Hypersensitivity Reactions
Anaphylaxis and hypersensitivity reactions are possible. Carefully monitor patients for signs and symptoms of an acute allergic reaction and if one occurs, stop the infusion and treat immediately with appropriate emergency medical care.
Patients with known allergies to sheep protein or those who have previously received intact ovine antibodies or Fab are particularly at risk for an anaphylactic reaction.
Do not administer DIGIFab to patients with a known history of hypersensitivity to papaya or papain unless the benefits outweigh the risks and appropriate management for anaphylactic reactions is readily available.
Use of DIGIFab in Renal Failure
The elimination half-life of DIGIFab in renal failure has not been clearly defined. Monitor patients with severe renal failure who receive DIGIFab for a prolonged period for possible recurrence of toxicity. Monitoring of free (unbound) digoxin concentrations after the administration may be appropriate.
Laboratory Tests
DIGIFab may interfere with digitalis immunoassay measurements. Thus, standard serum digoxin concentration measurements may be clinically misleading until the Fab fragments are eliminated from the body. This may take several days or a week or more in patients with markedly impaired renal function. If possible, obtain serum digoxin samples before DIGIFab administration to establish the level of serum digoxin at the time of diagnosis.

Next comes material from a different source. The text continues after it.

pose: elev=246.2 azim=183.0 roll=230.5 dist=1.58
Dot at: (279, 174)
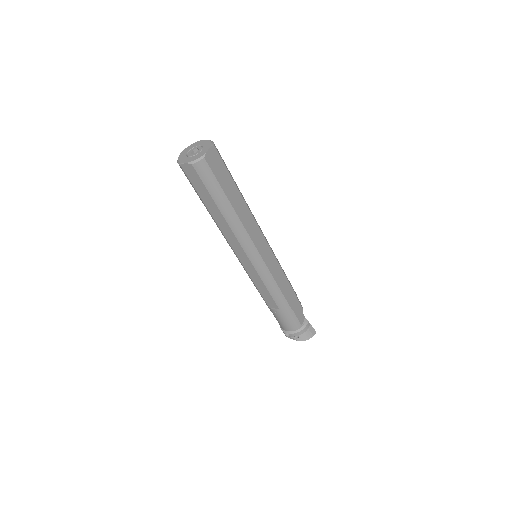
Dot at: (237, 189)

The total serum digoxin concentration may rise precipitously following administration of DIGIFab, but this will be almost entirely bound to the Fab fragment and not able to react with receptors in the body.
Adverse Reactions
The most common adverse reactions (>7%) related to DIGIFab administration are worsening congestive heart failure (13%), hypokalemia (13%) and worsening atrial fibrillation (7%).